Connection & Collaboration

Nina Gibans shares how a life focused on connecting the dots and embracing the arts led her to a home at Judson Park in the center of The Circle.

Earning a Judson Smart Living Award for philanthropy is how Nina Gibans was introduced in a significant way to the community she now calls home. It was 2008 and she told Judson at the time, “I think I’ve worked with all the institutions in University Circle. An idea might be mine, but it’s very much a collaborative process.”

Nina is a teacher, poet, producer, advocate and was an instrumental member of the Cleveland Artists Foundation, the Poet’s and Writer’s League of Greater Cleveland, Young Audiences of Greater Cleveland and the Cleveland Children’s Museum. She has long considered the Cleveland Museum of Art her second home. “My whole life has been in communicating with the community about the arts, writing about it and just connecting people – connecting the dots, which is what I’m still doing,” she says. For instance, she her dear friend and Judson neighbor Helen Zakin collaborated with the Judson Art Committee to create a show honoring Helen’s late artist brother, John Jackson. It’s the first exhibit since the pandemic.
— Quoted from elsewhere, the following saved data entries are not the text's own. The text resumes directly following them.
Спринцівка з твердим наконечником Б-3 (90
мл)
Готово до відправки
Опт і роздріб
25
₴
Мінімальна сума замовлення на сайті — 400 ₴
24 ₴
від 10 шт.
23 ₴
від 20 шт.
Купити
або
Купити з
Nina’s Judson home is a reflection of her vibrant life. Often, associates will ask her, “Where did you get that chair?” or, “Tell me about the rug.” Each piece has a story. “I am sitting in my daughter’s old desk,” Nina laughs, recalling memories of downsizing when she and late husband Jim Gibans chose Judson. “We downsized and gave away what we had in our lives to friends, and that is how we felt about people who come here – take a book if you want it. Take an apple.”

An Artist and Advocate

Nina, who will turn 90, is the oldest person in the world (to her knowledge) with Cerebral Palsy. “Judson’s health maintenance facility has been critical,” she says. “I would not be here if it were not for the wonderful staff, physical therapy – and I think my doctors are the best in Cleveland.”

When Nina came home from the hospital as a 2-pound baby, her parents sought the absolute best care for her from day one. Gibans’ father was Dr. Sam Freelander, who wrote the proposal to the state for Health Maintenance Organizations (HMOs) in Ohio and started the surgical unit at MetroHealth, which then was called City Hospital. “He made sure that I did what I could do – and he let me do it,” she relates.
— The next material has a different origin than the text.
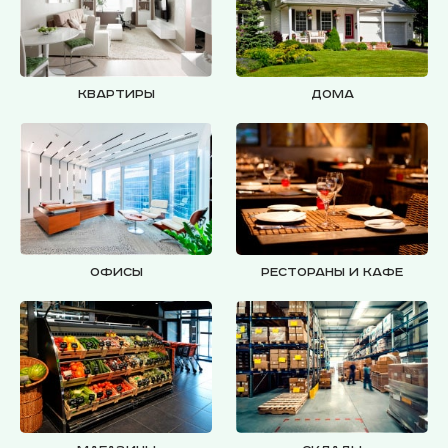
Квартиры
Дома
Офисы
Рестораны и кафе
Nina grew up in Shaker Heights and attended Wellesley College for two years before finishing her degree in art, music and literature at Sarah Lawrence College in Bronxville, New York. She returned to Cleveland to earn a master’s degree from Case Western Reserve University in history and aesthetics.

She married James Gibans (2018) an architect with Herman Gibans Fodor, which in 2007 became Hiti, DiFrancesco and Siebold, Inc. There’s a Judson connection there, too. “Jim had a lot to do with the renovation of this building (Judson Manor) and his firm is still working here,” Nina points out.

A can-do spirit and gift for connecting people has led Nina down a series of interwoven, interesting paths throughout her life. Connections through collaboration is something she has practiced her whole life, beginning at a young age when those relationships and referrals were about healthcare and education to manage Cerebral Palsy. As an artist and advocate, she is motivated by ensuring the next generation can engage in the city’s vibrant cultural community. And she never stops at the effort. For example, she’s focused on an upcoming show at the Nature Center at Shaker Lakes that will showcase her poetry book, Garden of Old Age. The show was displayed at the The George A. Streeter Gallery in Judson.

Centered on Culture

“My life has always circled around University Circle,” Nina says. Upon moving into Judson, she was invited to head the Program Committee. She also serves on the Arts Committee. “This is the best location in Cleveland for citizens who need and want to get around and walk,” she adds. “And if you cannot walk, there is transportation to the museums. When we need to go someplace, there is help.”

Nina has four children and four children who live out of town. Her niece in Cleveland, who is also a physical therapist, helps out with medical appointments. And her Judson family and support system means the world.

Meanwhile, she continues to connect the dots as she meets residents who share interests. “There is a group here that went to Wellesley with me, a group that went to Laurel School with me,” she says. “Judson is rare in the position that it connects people who have had lives in other ways together.”

Turning 90, Nina says, “I’m persistent. I’m feisty a lot of the time!” And most of all, “I’m just me.”